「で、どうする?」的なニュアンスで終わる短いものがたり
3
「空豆ちゃん、頂きまーす。」
大衆的な居酒屋で、少しばかり青い焼き銀杏に彼女は言う。
カウンターに横並びに座る彼女は、かわいい。
そういう所がモテることを、彼女以外の誰もが知ってる。
この可愛さを自分だけのものにしたくて、どれだけの苦労をしたことか。
勝利を称え、ビールを飲む。
よくやったぞ、俺。
「昨日食べた空豆ちゃんもおいしかったなぁ。」
勝利に浸っていると、左隣にいる彼女がそんなことを言い出した。
聞き捨てならん。
「昨日も飲んでたの?」
ここは、迷わず探りを入れる。
「ええ、そのあと、ホテルにも行きました。」
思わず、「ふぁっ!?」と言いそうになるが、何も聞こえなかった振りをして、ビールを追加。
店暇じゃないが、ビールはすぐに運ばれた。
「あ、さーせん。」と店員からビールを受けとる俺の横で、「だから朝帰りでした。」と彼女は言った。

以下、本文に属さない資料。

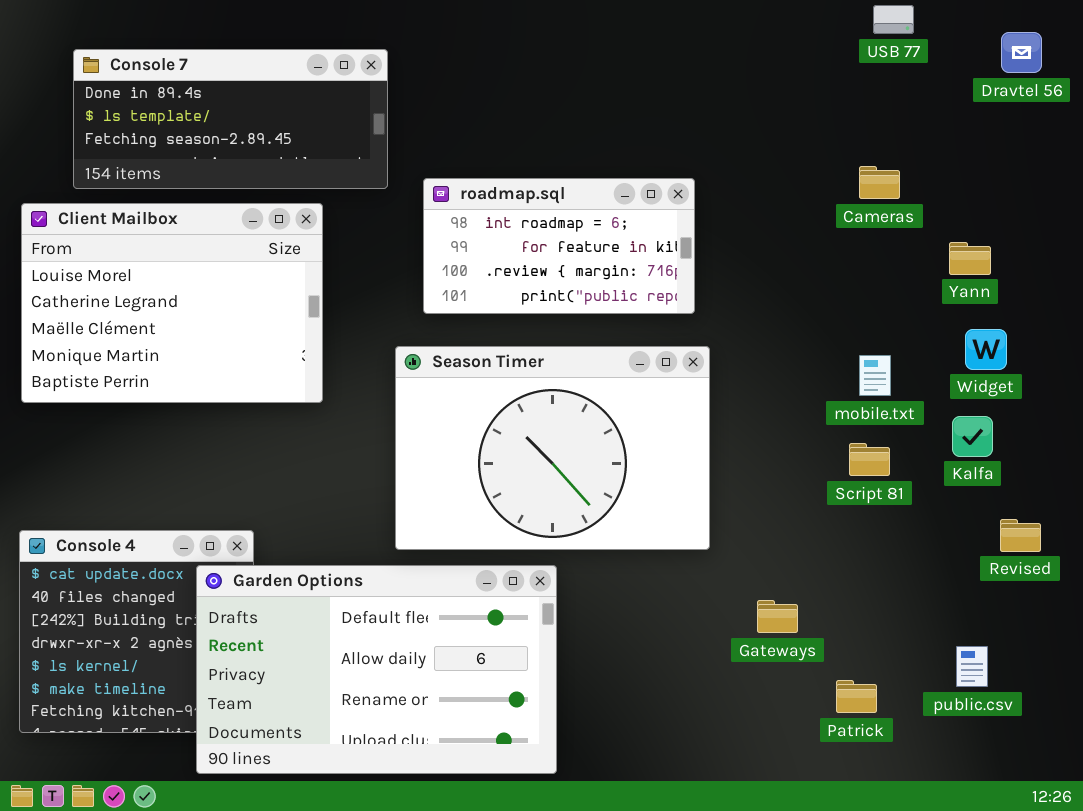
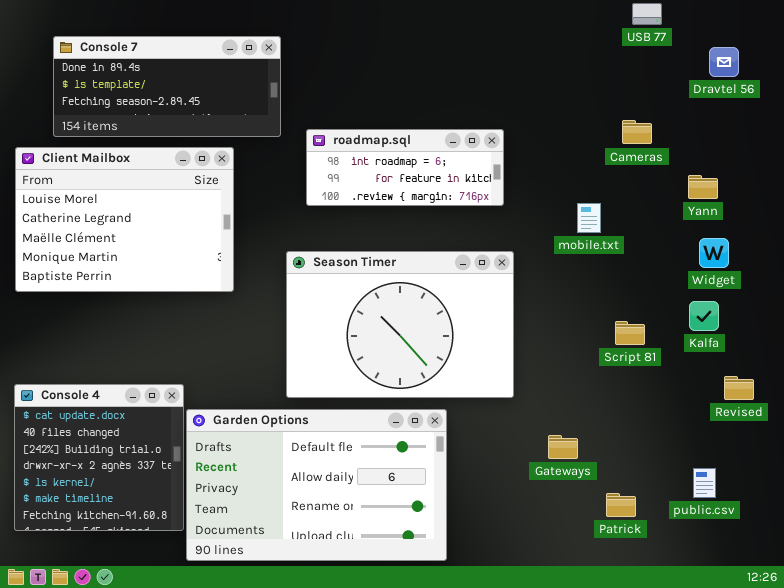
Dravtel 56: [1001,32,1042,73] -> [709,47,739,77], moved
roadmap.sql: [423,178,695,314] -> [306,129,504,206], resized
mobile.txt: [859,355,891,396] -> [577,203,601,233], moved
Garden Options: [196,565,557,774] -> [186,409,447,561], moved

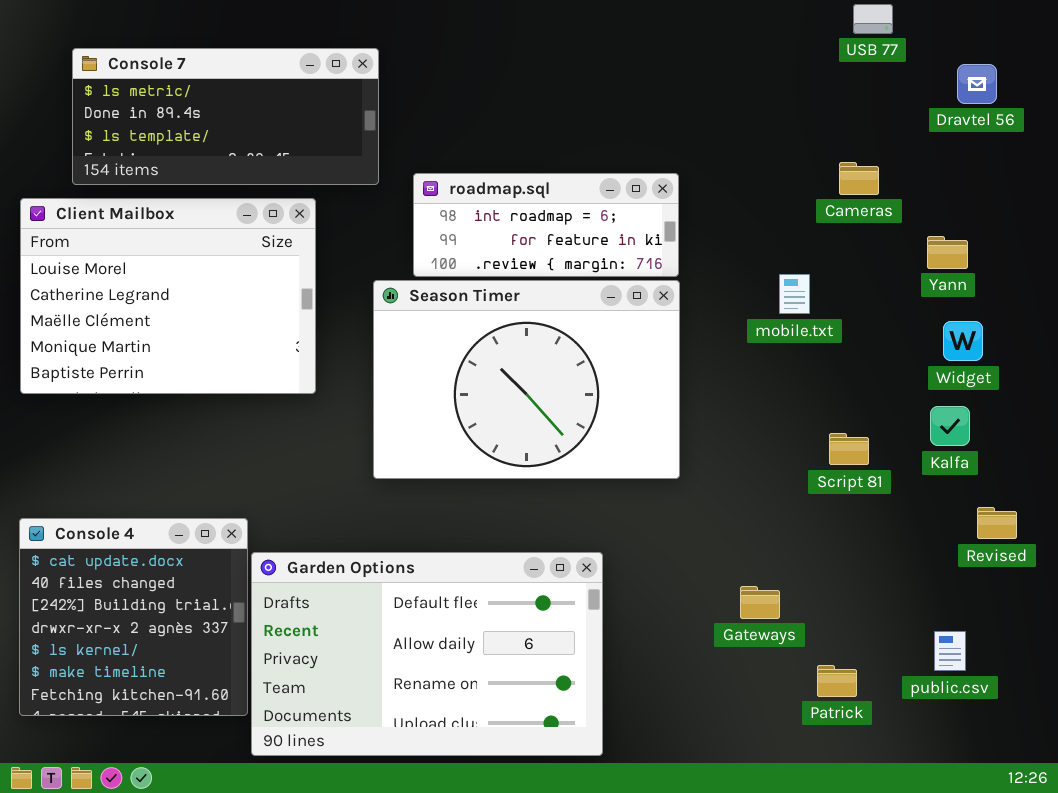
Console 7: [53,36,281,137] -> [72,48,379,185], scrolled up 1 row
Season Timer: [286,251,514,398] -> [373,280,680,479], moved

この素直さと屈託の無さが女性群に嫌われることを、彼女以外の誰もが知っている。
しかしながら、さっきから聞き捨てならんことばかり、彼女の口から飛び出している。
断じて聞き捨てならん。
「あれ、彼氏いたっけ?」
「いません。」
あっという間の返答であった。
余計に混乱するではないか。
気付けば、さっき注文したビールがもう空だ。
やってられないので、強いお酒に切り替える。
「すみません」と店員を呼び、注文すると、「私も、それ、頂きたいです!!」と彼女が言った。
飛んで火に入る夏の虫とは、このことか。
願ったり叶ったりの状況である。
酔ってもらうのは一向に構わない。
というか、酔ってもらいたい。
そして、今日も朝帰りをしてもらおうではないか。
強い。
かなり、強い。
事前のリサーチで、ある程度、心得ていたつもりだったが、強すぎはしやせんかい?
「お酒強いね。」
「良く、言われます。」
このお酒の強さは、自他共に知られているということか。
「そんなことよりも、昨日、ホテル行ったのって、うちの社の人?」
お酒の力は偉大である。
こんな質問も朝飯前になる。
「そうです。良かったですよー。」
うん。
もう帰ろう。
なんだこれ。
割り勘にしてもいいかな?
いや、それはならん。
ここでやけになっては男が廃る。
しかし、とりあえず、帰ろう。
それは決定事項だ。
でも、こんなとき、神様は放っておいてくれない。
余計なお世話を働くものである。
俺はすぐにでも帰りたかったが、少しだけ、時間をおいて、店員にお会計を出してもらった。
お会計が出たので、財布からお金を取りだして「払っておいて、トイレ行ってくる」と一万円を持った左手を彼女側に投げた。
ふと、なにやら、変な空気が流れる。
時間が、スローモーションに感じる。
なんだ?
彼女の方を見る。
僕の手の甲が、彼女の胸に触れているではないか。
そうか、手が胸に触れたか。
うん。
逃げ出したい。
忍術が使えれば、何かしらの術を使い、何かしらの方法で逃げ出したかった。
でも、何もできない。
言葉も出ない。
彼女は上目遣いでこちらを見るばかりである。